Saved entries:

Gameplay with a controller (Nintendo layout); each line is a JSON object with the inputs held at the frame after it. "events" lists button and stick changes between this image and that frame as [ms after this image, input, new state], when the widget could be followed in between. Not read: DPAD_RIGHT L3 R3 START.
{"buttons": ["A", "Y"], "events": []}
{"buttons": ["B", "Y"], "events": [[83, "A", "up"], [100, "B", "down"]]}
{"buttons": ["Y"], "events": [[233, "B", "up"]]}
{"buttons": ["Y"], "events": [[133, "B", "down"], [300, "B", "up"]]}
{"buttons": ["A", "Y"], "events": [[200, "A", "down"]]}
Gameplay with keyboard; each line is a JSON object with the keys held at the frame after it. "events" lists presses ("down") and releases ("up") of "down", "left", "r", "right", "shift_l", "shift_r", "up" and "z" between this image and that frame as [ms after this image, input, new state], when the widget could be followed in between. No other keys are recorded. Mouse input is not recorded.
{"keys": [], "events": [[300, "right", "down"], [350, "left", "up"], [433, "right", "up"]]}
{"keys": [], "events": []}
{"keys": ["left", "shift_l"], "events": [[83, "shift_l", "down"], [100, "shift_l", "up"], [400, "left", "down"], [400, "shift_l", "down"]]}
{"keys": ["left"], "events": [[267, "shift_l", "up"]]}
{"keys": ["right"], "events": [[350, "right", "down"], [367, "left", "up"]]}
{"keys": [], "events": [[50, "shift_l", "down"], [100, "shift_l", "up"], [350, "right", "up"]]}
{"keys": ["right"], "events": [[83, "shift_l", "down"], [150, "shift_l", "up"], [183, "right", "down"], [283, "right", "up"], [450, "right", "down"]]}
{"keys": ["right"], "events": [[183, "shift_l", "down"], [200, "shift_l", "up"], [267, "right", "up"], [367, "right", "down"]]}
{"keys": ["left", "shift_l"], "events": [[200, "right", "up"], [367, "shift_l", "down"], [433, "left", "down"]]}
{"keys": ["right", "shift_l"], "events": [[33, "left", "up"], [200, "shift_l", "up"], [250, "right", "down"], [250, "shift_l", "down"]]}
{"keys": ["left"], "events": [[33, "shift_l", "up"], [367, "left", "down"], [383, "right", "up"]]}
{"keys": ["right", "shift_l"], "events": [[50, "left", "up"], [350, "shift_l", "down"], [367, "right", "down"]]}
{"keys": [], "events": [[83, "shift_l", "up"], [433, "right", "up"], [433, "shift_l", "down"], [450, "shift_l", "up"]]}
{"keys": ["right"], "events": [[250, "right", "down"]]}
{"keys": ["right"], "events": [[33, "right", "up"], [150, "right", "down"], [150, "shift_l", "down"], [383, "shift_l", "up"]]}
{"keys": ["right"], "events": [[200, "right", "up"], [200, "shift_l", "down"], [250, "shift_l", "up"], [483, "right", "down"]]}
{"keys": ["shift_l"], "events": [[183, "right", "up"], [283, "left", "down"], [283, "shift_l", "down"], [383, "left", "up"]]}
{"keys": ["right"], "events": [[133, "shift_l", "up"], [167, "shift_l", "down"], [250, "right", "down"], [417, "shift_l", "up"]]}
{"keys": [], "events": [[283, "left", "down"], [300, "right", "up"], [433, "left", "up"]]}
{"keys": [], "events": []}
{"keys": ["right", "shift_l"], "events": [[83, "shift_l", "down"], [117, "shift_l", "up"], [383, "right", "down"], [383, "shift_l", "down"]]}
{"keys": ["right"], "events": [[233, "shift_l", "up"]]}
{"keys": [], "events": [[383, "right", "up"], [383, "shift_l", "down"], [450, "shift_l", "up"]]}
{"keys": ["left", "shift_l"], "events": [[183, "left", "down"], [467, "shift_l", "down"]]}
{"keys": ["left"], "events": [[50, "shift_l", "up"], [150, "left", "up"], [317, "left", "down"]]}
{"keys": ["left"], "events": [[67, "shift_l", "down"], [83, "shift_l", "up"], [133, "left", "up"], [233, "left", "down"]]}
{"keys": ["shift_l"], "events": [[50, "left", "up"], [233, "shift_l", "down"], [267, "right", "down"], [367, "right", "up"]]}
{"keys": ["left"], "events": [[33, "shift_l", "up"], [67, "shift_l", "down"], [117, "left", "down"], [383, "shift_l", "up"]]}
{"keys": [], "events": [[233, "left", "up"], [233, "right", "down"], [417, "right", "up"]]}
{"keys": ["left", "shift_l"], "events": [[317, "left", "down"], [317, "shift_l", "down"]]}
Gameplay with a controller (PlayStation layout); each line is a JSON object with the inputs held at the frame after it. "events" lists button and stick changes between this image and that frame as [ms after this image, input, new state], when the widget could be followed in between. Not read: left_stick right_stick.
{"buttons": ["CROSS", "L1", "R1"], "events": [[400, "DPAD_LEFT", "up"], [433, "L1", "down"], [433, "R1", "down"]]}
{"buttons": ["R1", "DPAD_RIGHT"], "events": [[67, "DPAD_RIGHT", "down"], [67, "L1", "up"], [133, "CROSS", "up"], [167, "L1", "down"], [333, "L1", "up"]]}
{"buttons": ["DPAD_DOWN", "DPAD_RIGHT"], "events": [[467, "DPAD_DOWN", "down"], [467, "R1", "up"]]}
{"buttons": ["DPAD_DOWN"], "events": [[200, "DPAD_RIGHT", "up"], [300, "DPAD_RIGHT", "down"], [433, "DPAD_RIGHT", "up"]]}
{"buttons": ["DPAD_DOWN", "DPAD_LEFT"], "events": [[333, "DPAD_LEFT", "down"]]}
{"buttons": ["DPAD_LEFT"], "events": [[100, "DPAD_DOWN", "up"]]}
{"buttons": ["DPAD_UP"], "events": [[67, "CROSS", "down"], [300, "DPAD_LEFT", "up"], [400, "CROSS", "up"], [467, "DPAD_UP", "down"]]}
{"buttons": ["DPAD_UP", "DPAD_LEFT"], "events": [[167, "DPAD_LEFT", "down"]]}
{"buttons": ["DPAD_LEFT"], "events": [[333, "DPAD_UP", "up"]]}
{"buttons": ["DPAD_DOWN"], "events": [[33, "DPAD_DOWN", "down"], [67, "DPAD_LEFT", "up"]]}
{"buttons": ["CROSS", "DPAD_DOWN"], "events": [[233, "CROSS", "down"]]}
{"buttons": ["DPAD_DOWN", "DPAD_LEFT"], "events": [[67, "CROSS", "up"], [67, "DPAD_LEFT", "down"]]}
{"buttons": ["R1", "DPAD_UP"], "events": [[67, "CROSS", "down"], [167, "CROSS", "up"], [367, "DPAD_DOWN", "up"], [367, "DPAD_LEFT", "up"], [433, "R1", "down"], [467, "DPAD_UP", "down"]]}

EXERCISE>
Your output must be an exact copy of every entry.

SOLUTION>
Gameplay with a controller (Nintendo layout); each line is a JSON object with the inputs held at the frame after it. "events" lists button and stick changes between this image and that frame as [ms after this image, input, new state], when the widget could be followed in between. Not read: DPAD_RIGHT L3 R3 START.
{"buttons": ["A", "Y"], "events": []}
{"buttons": ["B", "Y"], "events": [[83, "A", "up"], [100, "B", "down"]]}
{"buttons": ["Y"], "events": [[233, "B", "up"]]}
{"buttons": ["Y"], "events": [[133, "B", "down"], [300, "B", "up"]]}
{"buttons": ["A", "Y"], "events": [[200, "A", "down"]]}
Gameplay with keyboard; each line is a JSON object with the keys held at the frame after it. "events" lists presses ("down") and releases ("up") of "down", "left", "r", "right", "shift_l", "shift_r", "up" and "z" between this image and that frame as [ms after this image, input, new state], when the widget could be followed in between. No other keys are recorded. Mouse input is not recorded.
{"keys": [], "events": [[300, "right", "down"], [350, "left", "up"], [433, "right", "up"]]}
{"keys": [], "events": []}
{"keys": ["left", "shift_l"], "events": [[83, "shift_l", "down"], [100, "shift_l", "up"], [400, "left", "down"], [400, "shift_l", "down"]]}
{"keys": ["left"], "events": [[267, "shift_l", "up"]]}
{"keys": ["right"], "events": [[350, "right", "down"], [367, "left", "up"]]}
{"keys": [], "events": [[50, "shift_l", "down"], [100, "shift_l", "up"], [350, "right", "up"]]}
{"keys": ["right"], "events": [[83, "shift_l", "down"], [150, "shift_l", "up"], [183, "right", "down"], [283, "right", "up"], [450, "right", "down"]]}
{"keys": ["right"], "events": [[183, "shift_l", "down"], [200, "shift_l", "up"], [267, "right", "up"], [367, "right", "down"]]}
{"keys": ["left", "shift_l"], "events": [[200, "right", "up"], [367, "shift_l", "down"], [433, "left", "down"]]}
{"keys": ["right", "shift_l"], "events": [[33, "left", "up"], [200, "shift_l", "up"], [250, "right", "down"], [250, "shift_l", "down"]]}
{"keys": ["left"], "events": [[33, "shift_l", "up"], [367, "left", "down"], [383, "right", "up"]]}
{"keys": ["right", "shift_l"], "events": [[50, "left", "up"], [350, "shift_l", "down"], [367, "right", "down"]]}
{"keys": [], "events": [[83, "shift_l", "up"], [433, "right", "up"], [433, "shift_l", "down"], [450, "shift_l", "up"]]}
{"keys": ["right"], "events": [[250, "right", "down"]]}
{"keys": ["right"], "events": [[33, "right", "up"], [150, "right", "down"], [150, "shift_l", "down"], [383, "shift_l", "up"]]}
{"keys": ["right"], "events": [[200, "right", "up"], [200, "shift_l", "down"], [250, "shift_l", "up"], [483, "right", "down"]]}
{"keys": ["shift_l"], "events": [[183, "right", "up"], [283, "left", "down"], [283, "shift_l", "down"], [383, "left", "up"]]}
{"keys": ["right"], "events": [[133, "shift_l", "up"], [167, "shift_l", "down"], [250, "right", "down"], [417, "shift_l", "up"]]}
{"keys": [], "events": [[283, "left", "down"], [300, "right", "up"], [433, "left", "up"]]}
{"keys": [], "events": []}
{"keys": ["right", "shift_l"], "events": [[83, "shift_l", "down"], [117, "shift_l", "up"], [383, "right", "down"], [383, "shift_l", "down"]]}
{"keys": ["right"], "events": [[233, "shift_l", "up"]]}
{"keys": [], "events": [[383, "right", "up"], [383, "shift_l", "down"], [450, "shift_l", "up"]]}
{"keys": ["left", "shift_l"], "events": [[183, "left", "down"], [467, "shift_l", "down"]]}
{"keys": ["left"], "events": [[50, "shift_l", "up"], [150, "left", "up"], [317, "left", "down"]]}
{"keys": ["left"], "events": [[67, "shift_l", "down"], [83, "shift_l", "up"], [133, "left", "up"], [233, "left", "down"]]}
{"keys": ["shift_l"], "events": [[50, "left", "up"], [233, "shift_l", "down"], [267, "right", "down"], [367, "right", "up"]]}
{"keys": ["left"], "events": [[33, "shift_l", "up"], [67, "shift_l", "down"], [117, "left", "down"], [383, "shift_l", "up"]]}
{"keys": [], "events": [[233, "left", "up"], [233, "right", "down"], [417, "right", "up"]]}
{"keys": ["left", "shift_l"], "events": [[317, "left", "down"], [317, "shift_l", "down"]]}
Gameplay with a controller (PlayStation layout); each line is a JSON object with the inputs held at the frame after it. "events" lists button and stick changes between this image and that frame as [ms after this image, input, new state], when the widget could be followed in between. Not read: left_stick right_stick.
{"buttons": ["CROSS", "L1", "R1"], "events": [[400, "DPAD_LEFT", "up"], [433, "L1", "down"], [433, "R1", "down"]]}
{"buttons": ["R1", "DPAD_RIGHT"], "events": [[67, "DPAD_RIGHT", "down"], [67, "L1", "up"], [133, "CROSS", "up"], [167, "L1", "down"], [333, "L1", "up"]]}
{"buttons": ["DPAD_DOWN", "DPAD_RIGHT"], "events": [[467, "DPAD_DOWN", "down"], [467, "R1", "up"]]}
{"buttons": ["DPAD_DOWN"], "events": [[200, "DPAD_RIGHT", "up"], [300, "DPAD_RIGHT", "down"], [433, "DPAD_RIGHT", "up"]]}
{"buttons": ["DPAD_DOWN", "DPAD_LEFT"], "events": [[333, "DPAD_LEFT", "down"]]}
{"buttons": ["DPAD_LEFT"], "events": [[100, "DPAD_DOWN", "up"]]}
{"buttons": ["DPAD_UP"], "events": [[67, "CROSS", "down"], [300, "DPAD_LEFT", "up"], [400, "CROSS", "up"], [467, "DPAD_UP", "down"]]}
{"buttons": ["DPAD_UP", "DPAD_LEFT"], "events": [[167, "DPAD_LEFT", "down"]]}
{"buttons": ["DPAD_LEFT"], "events": [[333, "DPAD_UP", "up"]]}
{"buttons": ["DPAD_DOWN"], "events": [[33, "DPAD_DOWN", "down"], [67, "DPAD_LEFT", "up"]]}
{"buttons": ["CROSS", "DPAD_DOWN"], "events": [[233, "CROSS", "down"]]}
{"buttons": ["DPAD_DOWN", "DPAD_LEFT"], "events": [[67, "CROSS", "up"], [67, "DPAD_LEFT", "down"]]}
{"buttons": ["R1", "DPAD_UP"], "events": [[67, "CROSS", "down"], [167, "CROSS", "up"], [367, "DPAD_DOWN", "up"], [367, "DPAD_LEFT", "up"], [433, "R1", "down"], [467, "DPAD_UP", "down"]]}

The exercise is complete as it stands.